Why it wouldn’t work: Well, Turner did get press for all the wrong reasons after Irvine’s second-round loss to Oregon on Sunday. While that’s probably a fixable issue (and one that’s sadly common among college coaches, if we’re keeping it a hundred), it’s also the kind of thing that suggests Turner might not be ready for a high-profile job.

In terms of on-court stuff, though? Turner’s KenPom profile shows a team that relies a lot on hitting the glass and taking away the two-point shot — Irvine ranked #1 nationally in opponents’ two-point percentage — but his teams don’t shoot the ball particularly well and don’t value possessions all that much. It’s not that dissimilar from what Mike Montgomery used to do at Stanford (unsurprising, seeing how Turner’s a former Montgomery assistant); it’s also not that much different from what Bryce Drew did at Valpo and tried to do at Vanderbilt. There’s proof of concept that a playing style similar to those deployed by Mike Young at Wofford or Casey Alexander at Lipscomb can work at Vanderbilt; on the other hand, the guy who tried a style similar to Turner’s crashed and burned. That doesn’t necessarily mean it can’t work, but it’s a departure from the tried and true.
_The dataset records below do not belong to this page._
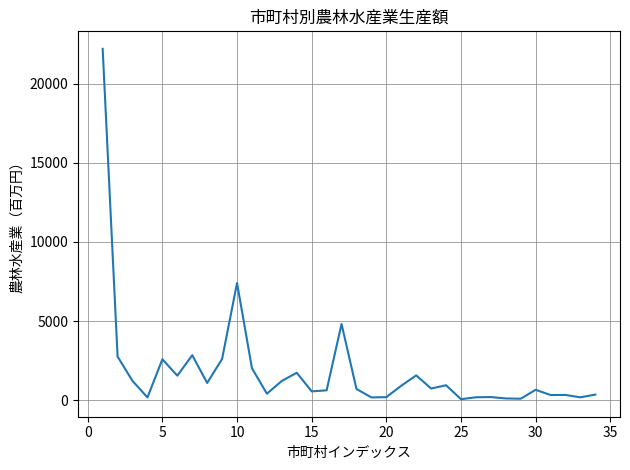

What is the maximum value shown in the chart?

22198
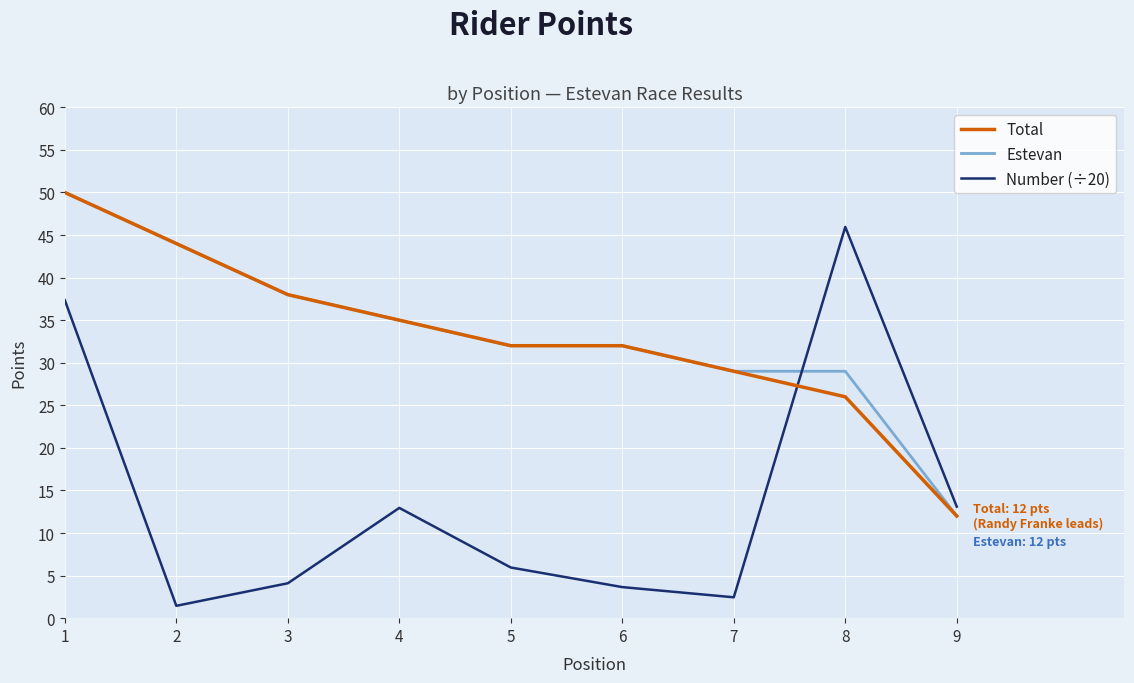

How many times do Estevan and Number (÷20) cross each other?

1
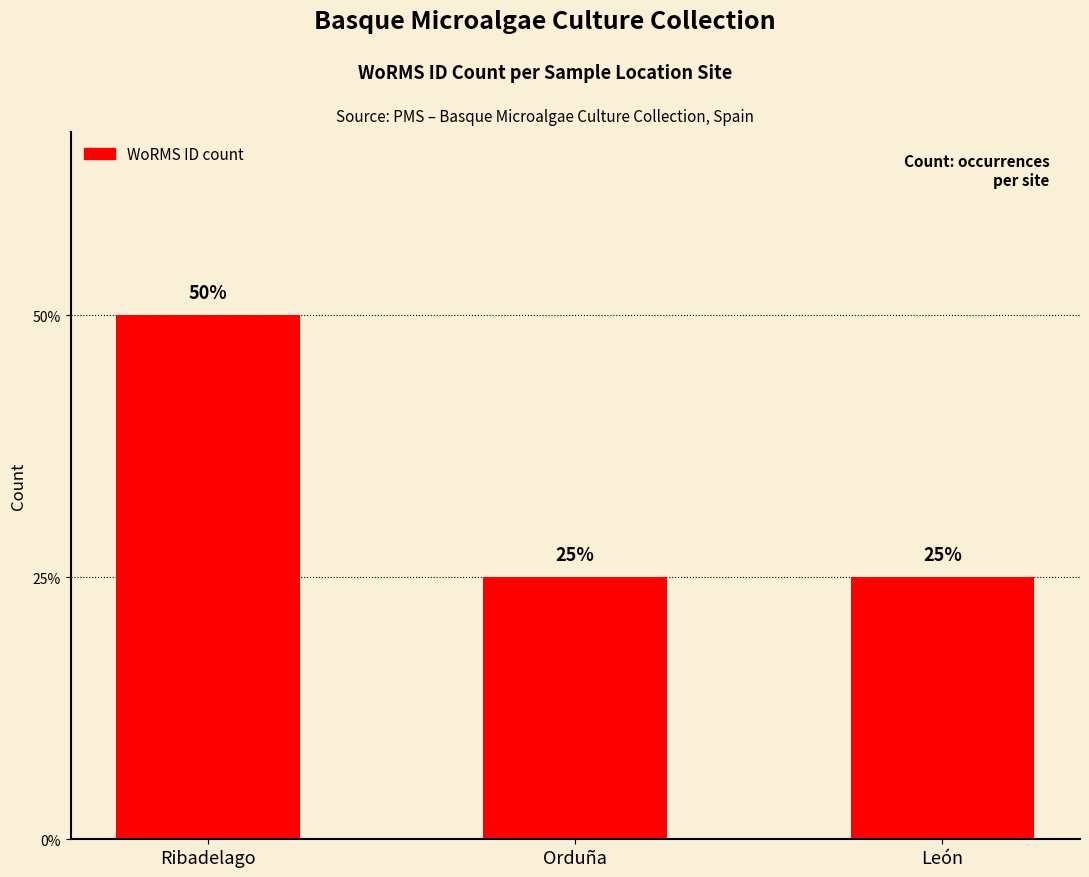

Does the chart contain any negative values?

No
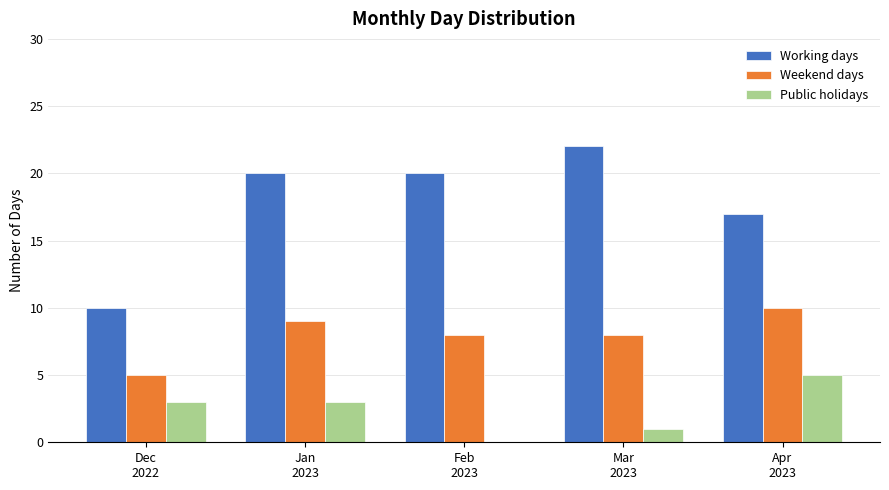

What is the total value across all series at Apr
2023?

32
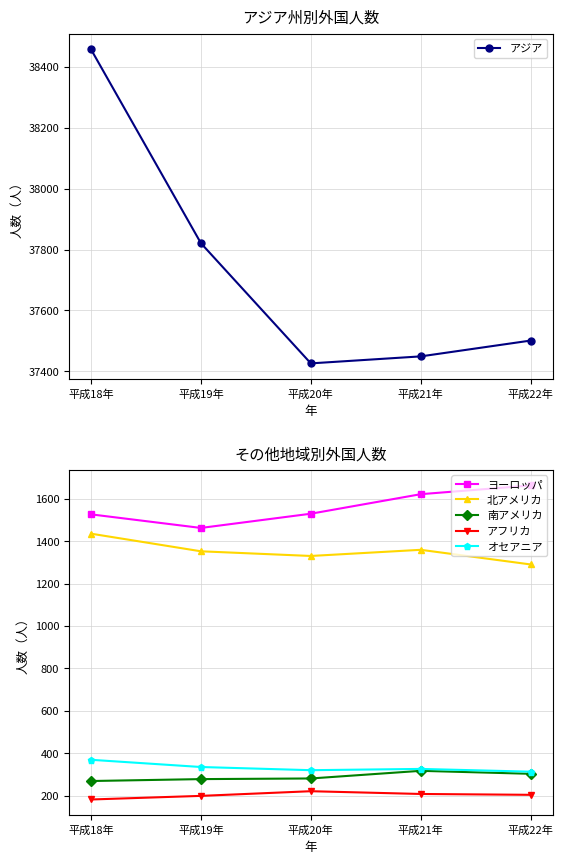

The value of 南アメリカ at 平成21年 is 318. True or false?

True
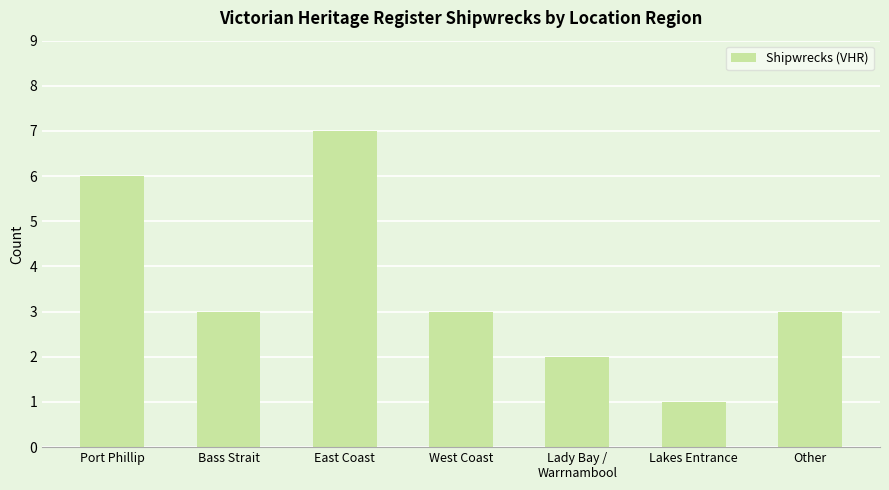

Which has a higher value, West Coast or East Coast?

East Coast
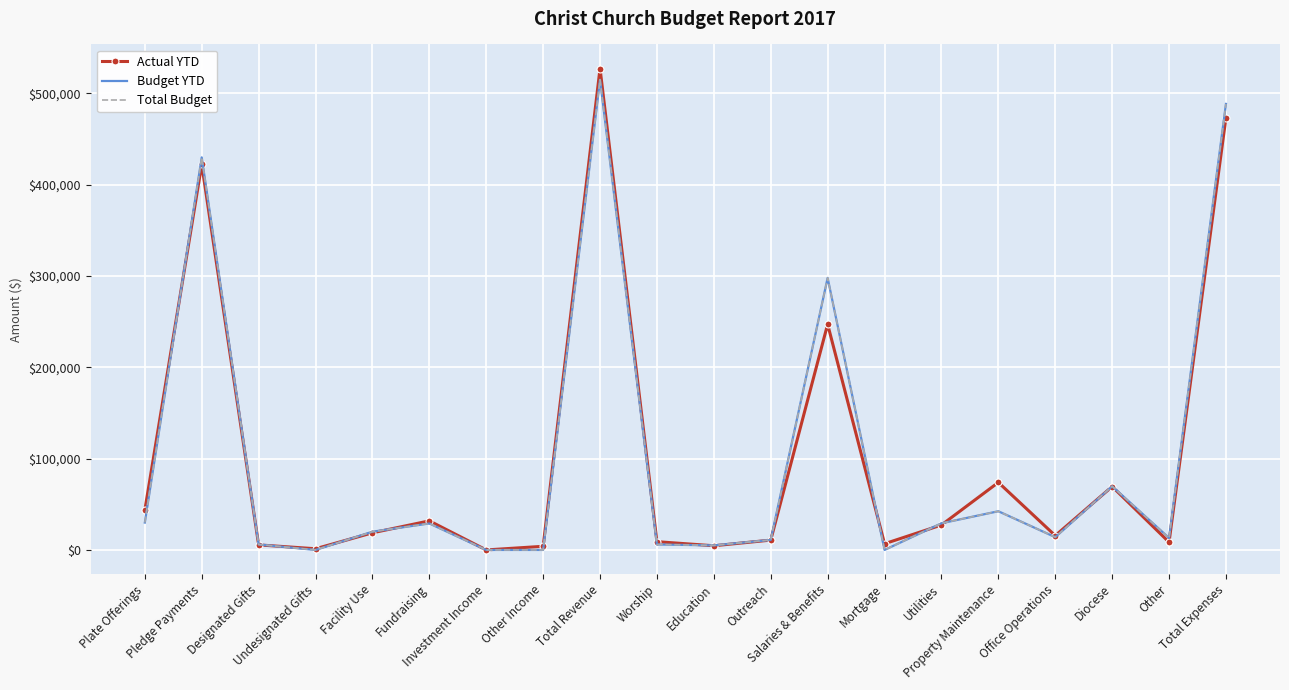

What is the value of the Actual YTD point at the 10th from the left?

9078.0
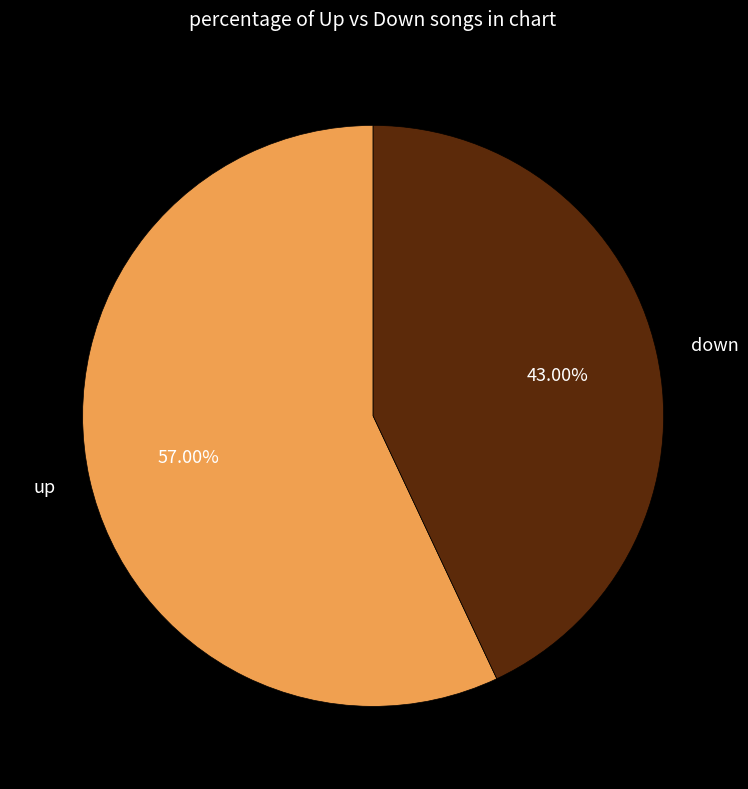

Is there any slice that represents more than half of the pie?

Yes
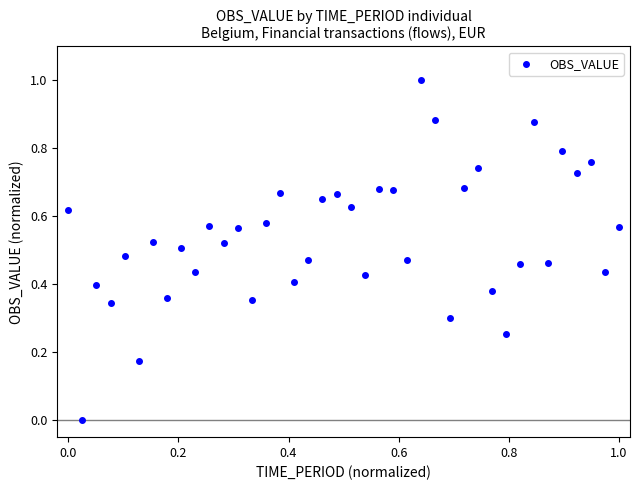

What is the range of X values (max minus min)?

1.0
Overall thoughts: I was pretty impressed with Russell Turner’s profile three years ago, but at that time, it was more as a fallback candidate in case some of the top targets fell through.

That made sense in the context of a search where Vanderbilt was targeting Gregg Marshall and had Will Wade and, ultimately, Bryce Drew under consideration (that Drew didn’t work out doesn’t mean it wasn’t a good hire at the time, by the way.) In a search where the top candidate, we think, is Johnny Dawkins... well, why not? The stylistic similarities to Drew are kind of a double-edged sword: while it hasn’t been proven to work here, it also might mean that the transition from Drew to Turner would be a bit easier. I can still make the case for Russell Turner even if his name hasn’t popped up on the radar.

(That said, uh, how does NIck Zeppos feel about his press conference?)